▶ _Exercise requirements_
Write out every line of the rows below, keeping each one identical to the original.

(Collection entries)
^^^^

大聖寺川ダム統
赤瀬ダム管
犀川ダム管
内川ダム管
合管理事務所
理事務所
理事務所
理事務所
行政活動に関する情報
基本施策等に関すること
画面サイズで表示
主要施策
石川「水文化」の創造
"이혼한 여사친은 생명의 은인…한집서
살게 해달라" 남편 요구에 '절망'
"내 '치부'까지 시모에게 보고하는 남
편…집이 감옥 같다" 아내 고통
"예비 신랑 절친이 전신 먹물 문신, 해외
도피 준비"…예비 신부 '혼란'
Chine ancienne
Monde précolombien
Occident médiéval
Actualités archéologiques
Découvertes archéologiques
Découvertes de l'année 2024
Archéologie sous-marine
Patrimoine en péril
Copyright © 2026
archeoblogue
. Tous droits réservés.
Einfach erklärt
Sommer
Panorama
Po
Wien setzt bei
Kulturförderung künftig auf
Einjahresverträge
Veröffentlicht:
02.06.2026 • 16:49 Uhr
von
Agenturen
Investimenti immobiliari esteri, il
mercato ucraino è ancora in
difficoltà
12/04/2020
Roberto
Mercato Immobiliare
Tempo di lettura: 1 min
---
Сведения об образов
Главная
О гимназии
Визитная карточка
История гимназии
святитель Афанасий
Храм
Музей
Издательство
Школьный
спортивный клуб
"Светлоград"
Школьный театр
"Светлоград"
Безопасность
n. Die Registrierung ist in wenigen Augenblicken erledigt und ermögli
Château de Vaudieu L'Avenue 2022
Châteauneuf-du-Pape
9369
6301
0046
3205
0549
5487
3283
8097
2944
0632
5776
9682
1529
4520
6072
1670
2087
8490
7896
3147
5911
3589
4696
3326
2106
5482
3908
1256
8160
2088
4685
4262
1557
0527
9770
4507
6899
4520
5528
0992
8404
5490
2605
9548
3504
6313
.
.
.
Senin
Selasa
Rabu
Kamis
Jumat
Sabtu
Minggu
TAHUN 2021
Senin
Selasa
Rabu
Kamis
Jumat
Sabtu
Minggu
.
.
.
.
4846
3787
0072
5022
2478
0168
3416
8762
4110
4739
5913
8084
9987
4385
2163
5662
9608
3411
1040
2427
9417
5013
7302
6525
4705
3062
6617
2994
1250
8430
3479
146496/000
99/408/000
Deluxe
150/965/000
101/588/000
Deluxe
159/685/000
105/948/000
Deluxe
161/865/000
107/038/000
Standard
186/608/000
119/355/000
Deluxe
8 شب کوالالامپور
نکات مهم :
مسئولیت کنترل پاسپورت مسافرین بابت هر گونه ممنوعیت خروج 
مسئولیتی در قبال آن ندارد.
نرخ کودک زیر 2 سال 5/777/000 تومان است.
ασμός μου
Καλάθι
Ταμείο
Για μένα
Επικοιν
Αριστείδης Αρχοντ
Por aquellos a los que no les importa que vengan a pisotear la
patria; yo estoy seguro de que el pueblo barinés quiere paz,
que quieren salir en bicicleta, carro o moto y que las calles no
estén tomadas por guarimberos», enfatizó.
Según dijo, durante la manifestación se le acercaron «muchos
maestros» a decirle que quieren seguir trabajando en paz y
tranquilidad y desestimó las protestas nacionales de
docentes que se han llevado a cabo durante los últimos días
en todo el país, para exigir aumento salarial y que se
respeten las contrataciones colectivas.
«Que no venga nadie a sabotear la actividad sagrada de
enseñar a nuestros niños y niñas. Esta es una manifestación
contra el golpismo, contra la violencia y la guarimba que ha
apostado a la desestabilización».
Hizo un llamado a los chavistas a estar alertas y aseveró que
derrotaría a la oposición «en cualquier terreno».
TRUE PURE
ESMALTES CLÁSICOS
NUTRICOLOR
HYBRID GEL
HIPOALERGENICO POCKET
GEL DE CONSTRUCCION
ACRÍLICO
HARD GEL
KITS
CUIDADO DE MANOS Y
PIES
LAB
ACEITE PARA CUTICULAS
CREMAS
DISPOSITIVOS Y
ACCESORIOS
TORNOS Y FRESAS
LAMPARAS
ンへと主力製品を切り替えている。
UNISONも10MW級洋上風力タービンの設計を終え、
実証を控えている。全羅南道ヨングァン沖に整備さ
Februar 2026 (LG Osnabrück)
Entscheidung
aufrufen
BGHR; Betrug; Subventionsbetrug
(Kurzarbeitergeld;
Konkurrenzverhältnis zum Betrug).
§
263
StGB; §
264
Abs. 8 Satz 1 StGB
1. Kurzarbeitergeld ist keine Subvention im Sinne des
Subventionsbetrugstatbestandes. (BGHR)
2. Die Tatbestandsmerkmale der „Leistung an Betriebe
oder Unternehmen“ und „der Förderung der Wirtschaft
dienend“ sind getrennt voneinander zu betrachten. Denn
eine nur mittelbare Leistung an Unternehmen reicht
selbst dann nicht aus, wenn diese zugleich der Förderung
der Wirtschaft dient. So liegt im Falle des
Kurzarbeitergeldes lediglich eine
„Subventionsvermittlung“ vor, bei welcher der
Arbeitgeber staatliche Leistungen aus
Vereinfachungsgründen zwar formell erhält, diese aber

^^^^

▶ _Exercise output_
大聖寺川ダム統
赤瀬ダム管
犀川ダム管
内川ダム管
合管理事務所
理事務所
理事務所
理事務所
行政活動に関する情報
基本施策等に関すること
画面サイズで表示
主要施策
石川「水文化」の創造
"이혼한 여사친은 생명의 은인…한집서
살게 해달라" 남편 요구에 '절망'
"내 '치부'까지 시모에게 보고하는 남
편…집이 감옥 같다" 아내 고통
"예비 신랑 절친이 전신 먹물 문신, 해외
도피 준비"…예비 신부 '혼란'
Chine ancienne
Monde précolombien
Occident médiéval
Actualités archéologiques
Découvertes archéologiques
Découvertes de l'année 2024
Archéologie sous-marine
Patrimoine en péril
Copyright © 2026
archeoblogue
. Tous droits réservés.
Einfach erklärt
Sommer
Panorama
Po
Wien setzt bei
Kulturförderung künftig auf
Einjahresverträge
Veröffentlicht:
02.06.2026 • 16:49 Uhr
von
Agenturen
Investimenti immobiliari esteri, il
mercato ucraino è ancora in
difficoltà
12/04/2020
Roberto
Mercato Immobiliare
Tempo di lettura: 1 min
---
Сведения об образов
Главная
О гимназии
Визитная карточка
История гимназии
святитель Афанасий
Храм
Музей
Издательство
Школьный
спортивный клуб
"Светлоград"
Школьный театр
"Светлоград"
Безопасность
n. Die Registrierung ist in wenigen Augenblicken erledigt und ermögli
Château de Vaudieu L'Avenue 2022
Châteauneuf-du-Pape
9369
6301
0046
3205
0549
5487
3283
8097
2944
0632
5776
9682
1529
4520
6072
1670
2087
8490
7896
3147
5911
3589
4696
3326
2106
5482
3908
1256
8160
2088
4685
4262
1557
0527
9770
4507
6899
4520
5528
0992
8404
5490
2605
9548
3504
6313
.
.
.
Senin
Selasa
Rabu
Kamis
Jumat
Sabtu
Minggu
TAHUN 2021
Senin
Selasa
Rabu
Kamis
Jumat
Sabtu
Minggu
.
.
.
.
4846
3787
0072
5022
2478
0168
3416
8762
4110
4739
5913
8084
9987
4385
2163
5662
9608
3411
1040
2427
9417
5013
7302
6525
4705
3062
6617
2994
1250
8430
3479
146496/000
99/408/000
Deluxe
150/965/000
101/588/000
Deluxe
159/685/000
105/948/000
Deluxe
161/865/000
107/038/000
Standard
186/608/000
119/355/000
Deluxe
8 شب کوالالامپور
نکات مهم :
مسئولیت کنترل پاسپورت مسافرین بابت هر گونه ممنوعیت خروج 
مسئولیتی در قبال آن ندارد.
نرخ کودک زیر 2 سال 5/777/000 تومان است.
ασμός μου
Καλάθι
Ταμείο
Για μένα
Επικοιν
Αριστείδης Αρχοντ
Por aquellos a los que no les importa que vengan a pisotear la
patria; yo estoy seguro de que el pueblo barinés quiere paz,
que quieren salir en bicicleta, carro o moto y que las calles no
estén tomadas por guarimberos», enfatizó.
Según dijo, durante la manifestación se le acercaron «muchos
maestros» a decirle que quieren seguir trabajando en paz y
tranquilidad y desestimó las protestas nacionales de
docentes que se han llevado a cabo durante los últimos días
en todo el país, para exigir aumento salarial y que se
respeten las contrataciones colectivas.
«Que no venga nadie a sabotear la actividad sagrada de
enseñar a nuestros niños y niñas. Esta es una manifestación
contra el golpismo, contra la violencia y la guarimba que ha
apostado a la desestabilización».
Hizo un llamado a los chavistas a estar alertas y aseveró que
derrotaría a la oposición «en cualquier terreno».
TRUE PURE
ESMALTES CLÁSICOS
NUTRICOLOR
HYBRID GEL
HIPOALERGENICO POCKET
GEL DE CONSTRUCCION
ACRÍLICO
HARD GEL
KITS
CUIDADO DE MANOS Y
PIES
LAB
ACEITE PARA CUTICULAS
CREMAS
DISPOSITIVOS Y
ACCESORIOS
TORNOS Y FRESAS
LAMPARAS
ンへと主力製品を切り替えている。
UNISONも10MW級洋上風力タービンの設計を終え、
実証を控えている。全羅南道ヨングァン沖に整備さ
Februar 2026 (LG Osnabrück)
Entscheidung
aufrufen
BGHR; Betrug; Subventionsbetrug
(Kurzarbeitergeld;
Konkurrenzverhältnis zum Betrug).
§
263
StGB; §
264
Abs. 8 Satz 1 StGB
1. Kurzarbeitergeld ist keine Subvention im Sinne des
Subventionsbetrugstatbestandes. (BGHR)
2. Die Tatbestandsmerkmale der „Leistung an Betriebe
oder Unternehmen“ und „der Förderung der Wirtschaft
dienend“ sind getrennt voneinander zu betrachten. Denn
eine nur mittelbare Leistung an Unternehmen reicht
selbst dann nicht aus, wenn diese zugleich der Förderung
der Wirtschaft dient. So liegt im Falle des
Kurzarbeitergeldes lediglich eine
„Subventionsvermittlung“ vor, bei welcher der
Arbeitgeber staatliche Leistungen aus
Vereinfachungsgründen zwar formell erhält, diese aber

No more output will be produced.